In a city where electronic dance music is such a force, it’s nice to see a group creating beats the old-fashioned way. Dance music is heavily based around beats and rhythms, so we’ve partnered up with a lot of DJs at EDC in Vegas and different events in LA. We’ve worked with our friend Skrillex and with 12th Planet.

What was it like backing Skrillex? When he was blowing up, his first time at EDC Vegas the first year, we got up with him and closed his first set. He had us come up there shooting our grinders and beating the sh*t out of kegs. … When you do add the live element, which is what is missing right now in that EDM world, it’s just so powerful and amazing.

One of the best things about your live show is the surprising array of found instruments. Adam is the mad scientist of the band. That guy will find the weirdest, most random things. … We use electric angle grinders, sanders, pneumatic tools, air compressors, Mac Truck parts, massive tire rims, 55-gallon oil drums, big plastic barrels and kegs. … In the last year we added washing machines and dryers.

Is the old Sentra part of the show here in Vegas?. Not yet. When we get a permanent show in Vegas we’re definitely gonna be able to have stuff like that. We just found out that a Cadillac from the ’40s sounds unbelievable ’cause the doors are so thick and heavy. Our first record we did with DJ Lethal, and we went into a junkyard that was all old cop cars and fire engines and we had mobile outdoor recording devices and just started playing jams and beating on cars. A lot of our songs on that first record are us slamming doors in time and this and that. So I incorporated a lot of that into this car. Instead of just having it be a set piece, we mic’d it, and when you slam a door on a Cadillac like that going through a sound system it shakes the theater.

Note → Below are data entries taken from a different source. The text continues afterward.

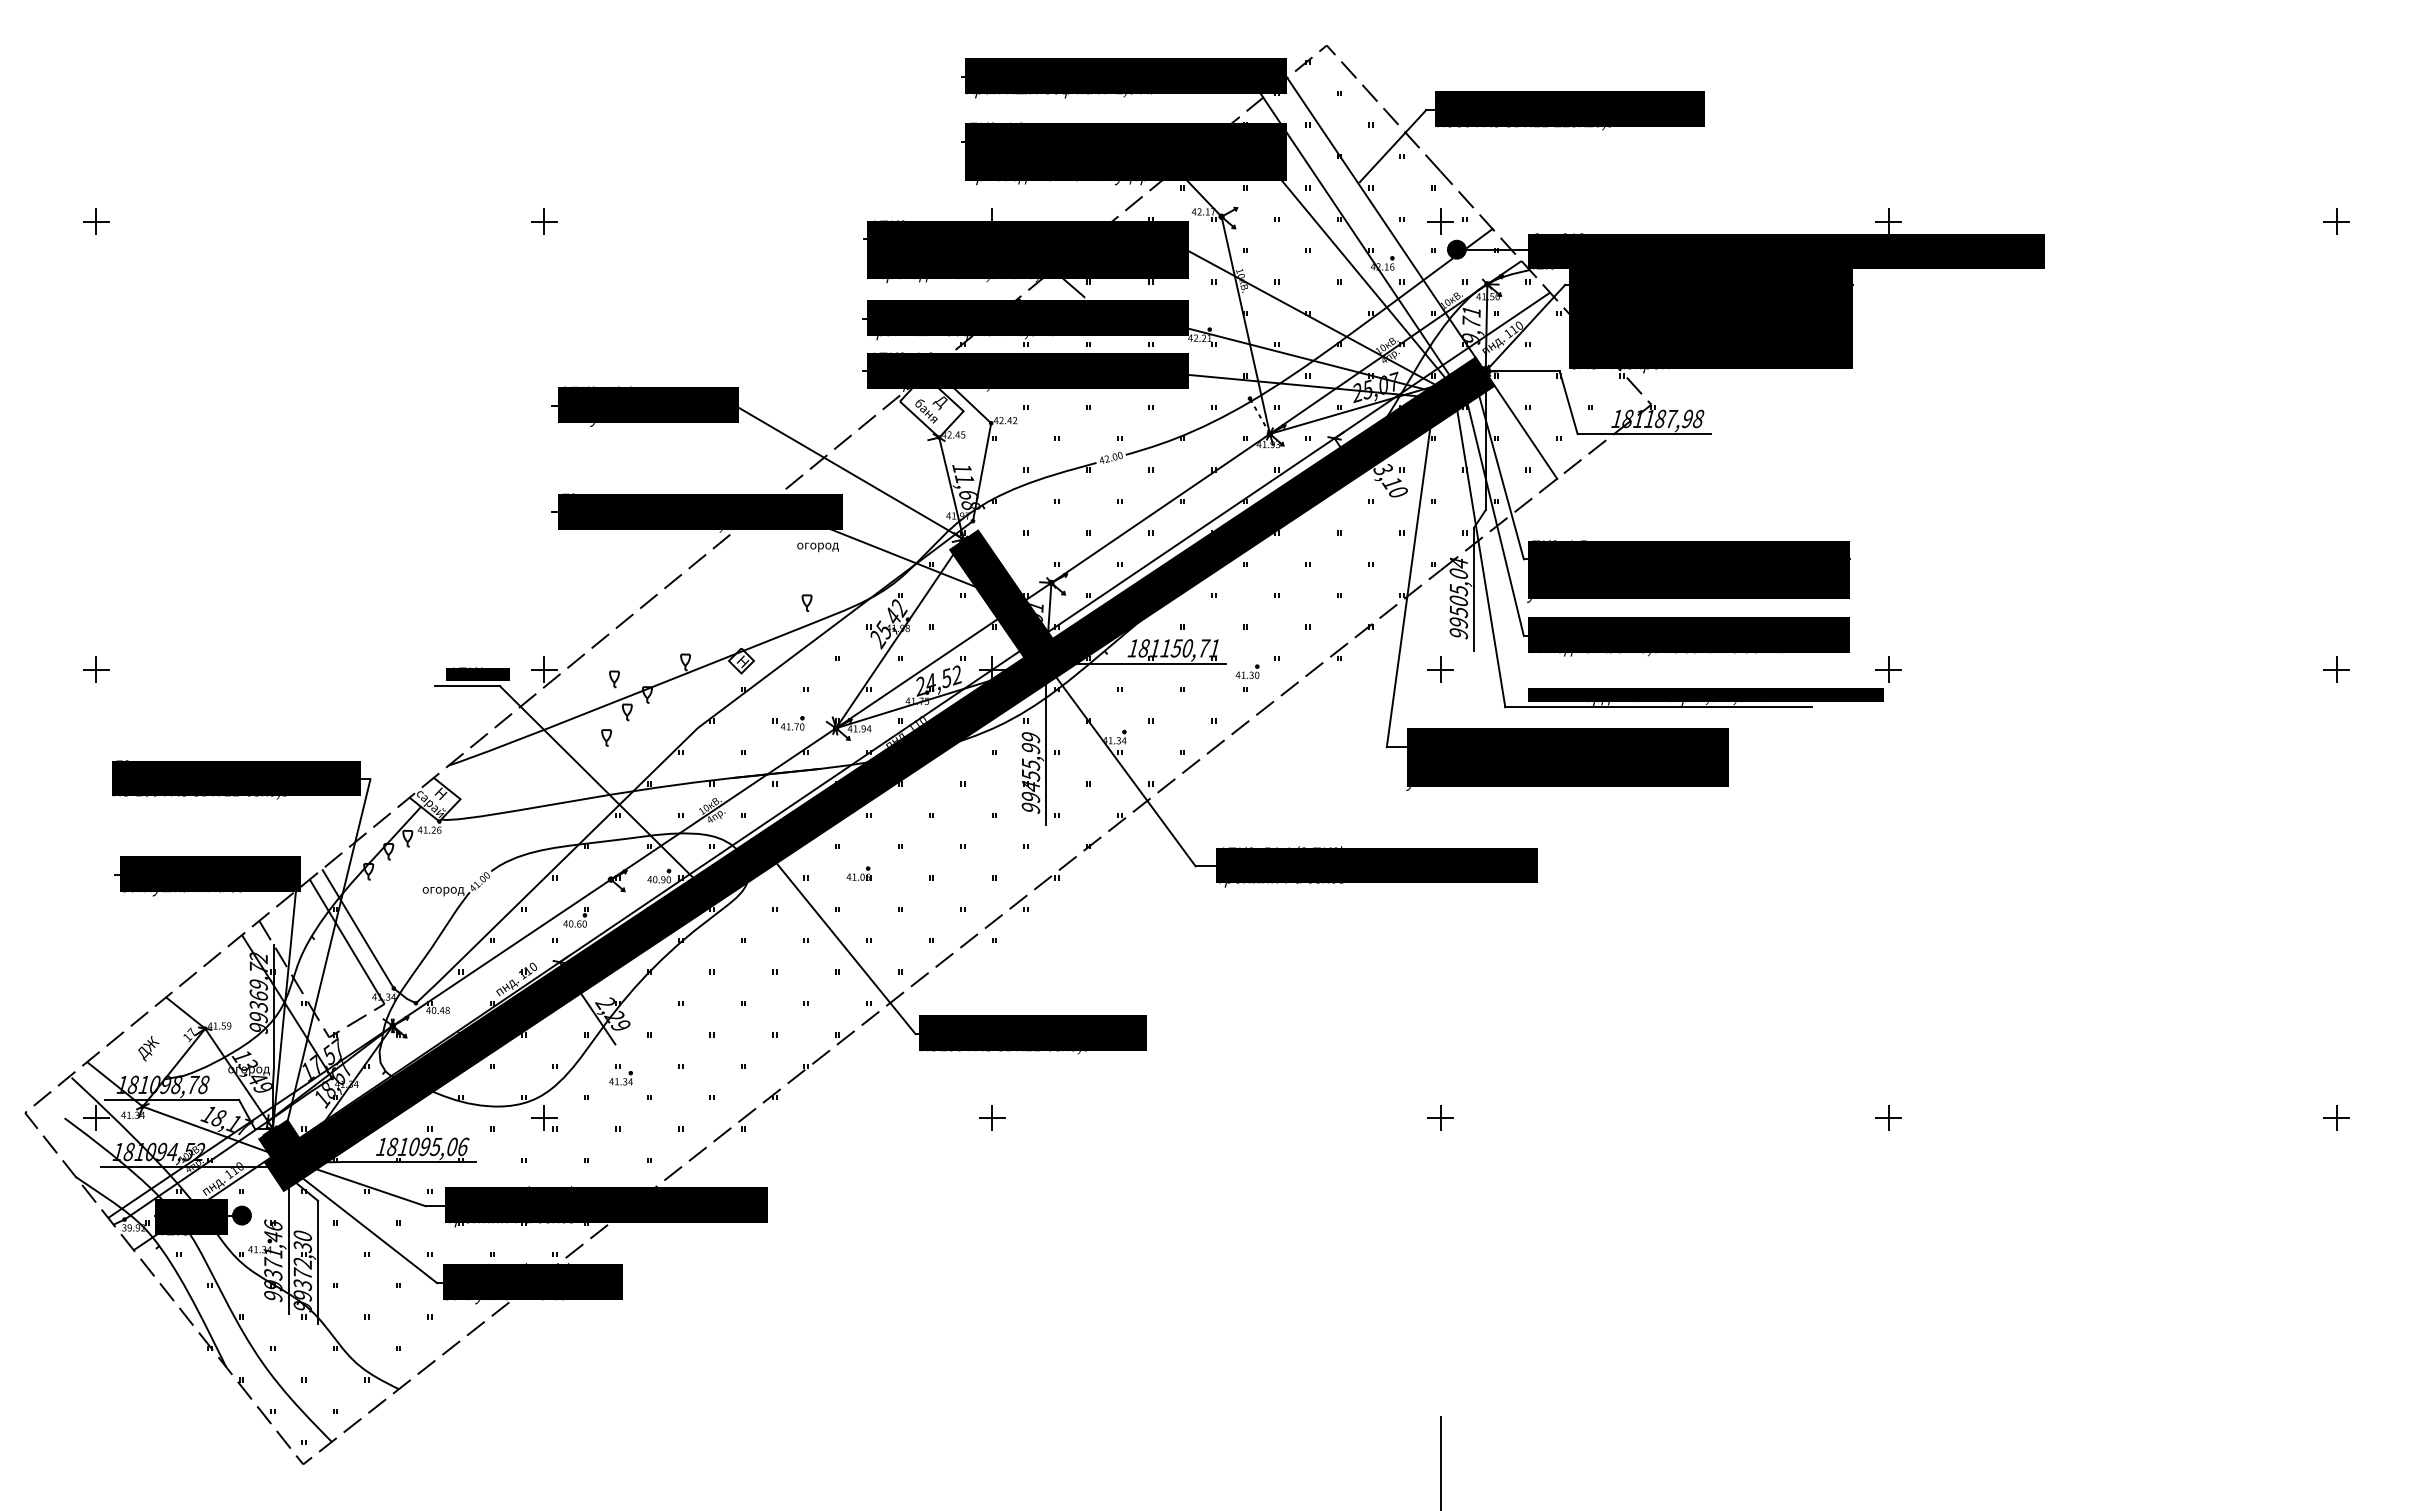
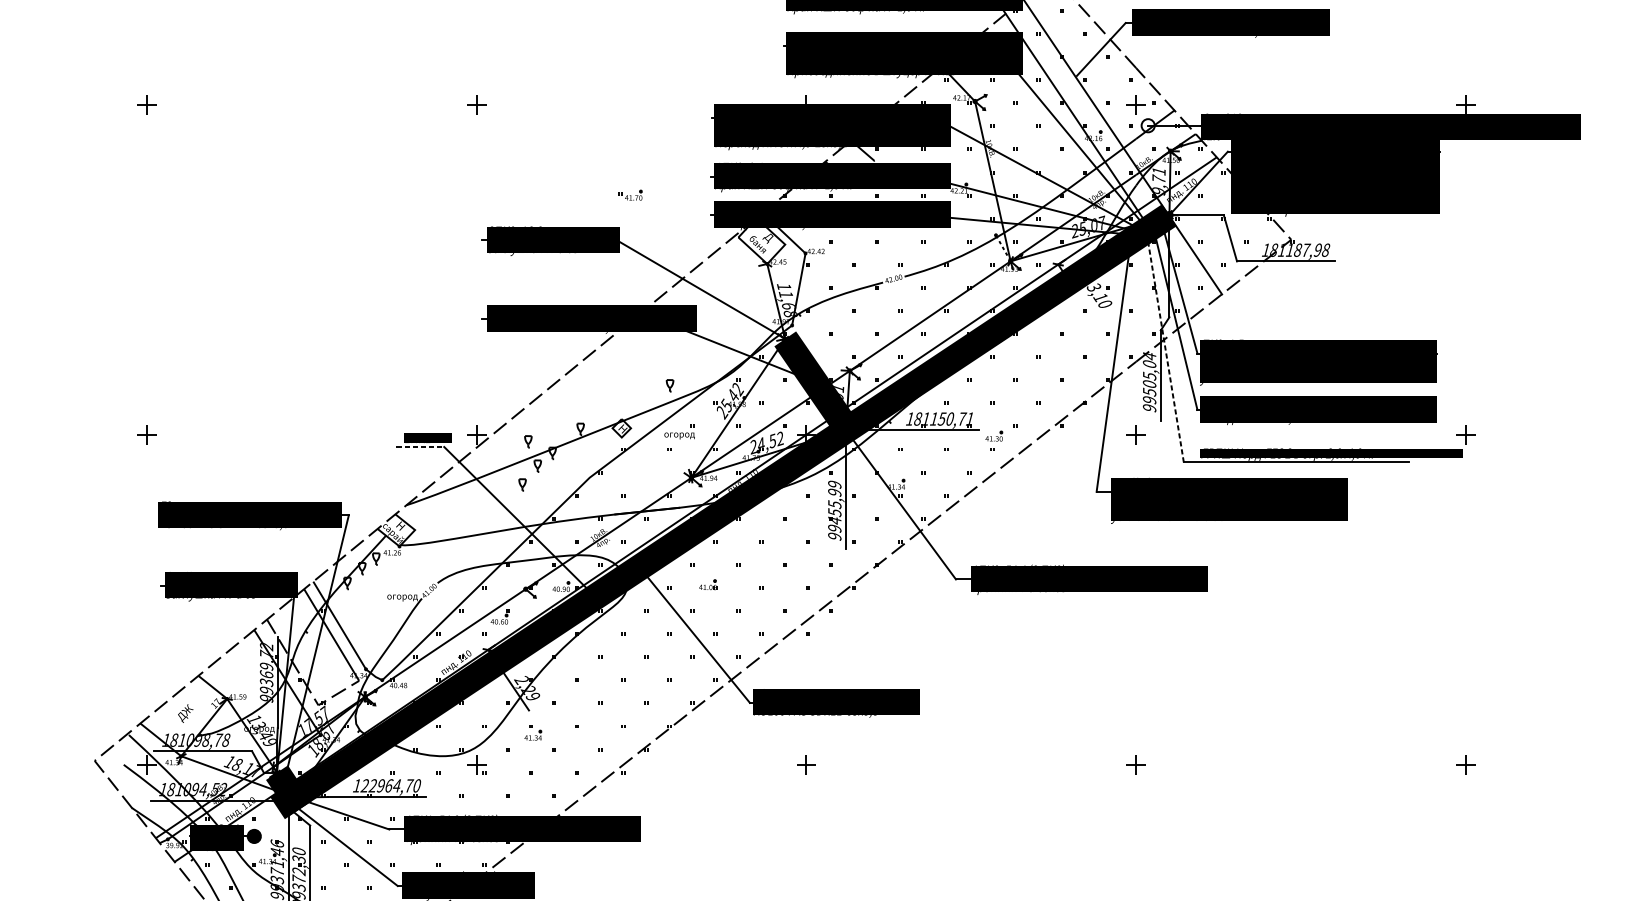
fill: (1456, 249) -> (1147, 125), removed
text: (817, 547) -> (679, 436), moved
line: (1479, 549) -> (1164, 346), solid -> dashed
line: (468, 686) -> (420, 447), solid -> dashed
part: (788, 723) -> (630, 195), moved
text: (427, 1146) -> (390, 785), 181095,06 -> 122964,70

So the goal is to land a permanent Vegas show? When we were setting the company up in the beginning, we were like, one of our biggest goals is to have an amazing show in Vegas and make it be everything we ever wanted. … We hired Mötley Crüe and Kiss’ production team to help us build 10 years of everything we’ve done into an amazing hour performance. We added stilt walkers, dancers on poles and girl-on-girl balancing acts. We added a backing band. And then there’s parts of the show where it just strips down to me, Bobby and Adam doing buckets, how we started.

One of the guests for this weekend’s performance is Tommy Lee, who’s played with SDC before. Mötley Crüe was the first concert my parents took me to in New York when I was 5 years old. That’s what makes me do what I do right now. And Tommy Lee, he’s in my wedding party—he’s one of my dear friends. A couple summers ago they were on their huge Crüe Fest tour and he burned his hand, and I had to go out and was in the band for two weeks. … Just walking around the casino, just seeing them and us on every other elevator is just a f*cking trip ’cause I go back to being a 5-year-old kid who saw that.

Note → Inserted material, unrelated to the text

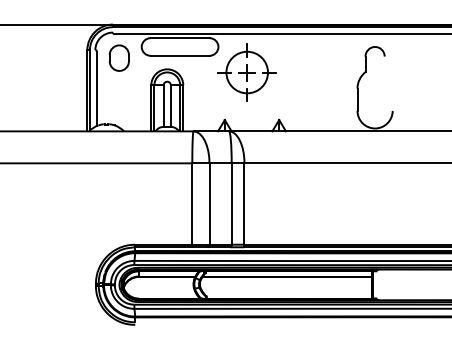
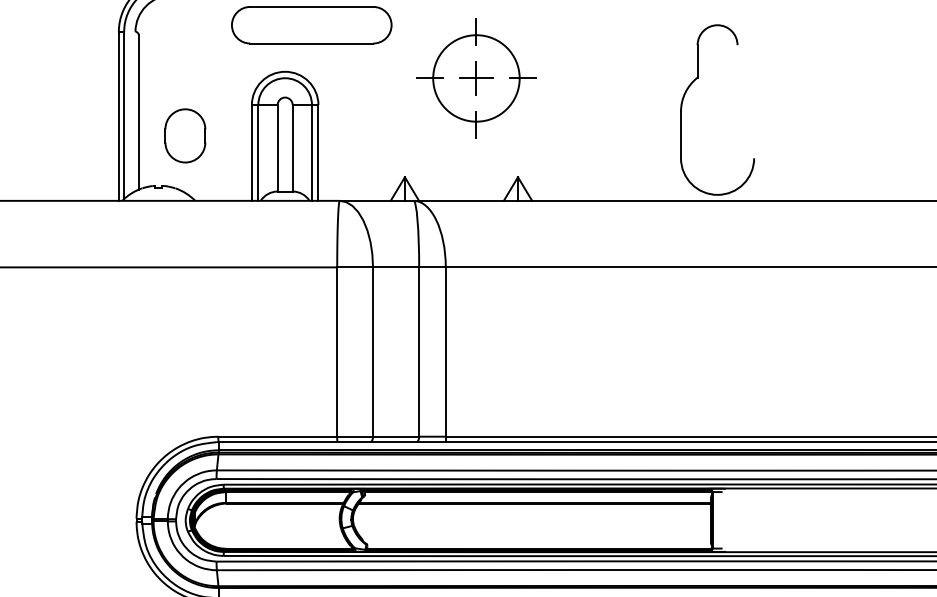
part: (118, 57) -> (183, 134), moved
part: (246, 72) -> (474, 78), moved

You’re also into featuring local talent. Who have some of the supporting acts been so far? We’ve had Systemic do two of the shows, First Class Trash. … We called the School of Rock, and their all-star band of kids is going to open the show, and that’s going to be amazing. … They sent me their set list and they’re like, “Are you cool with this?” It’s like Iron Maiden, Priest, Sabbath. I’m like, “Are you f*cking kidding me?”

Your run at Vinyl wraps in November. What’s next? I want to stay exactly where we are and keep building the show until we’re at the Joint like Mötley is for three weeks at a time with that big of a production. … I’d love to have that Cadillac limo onstage.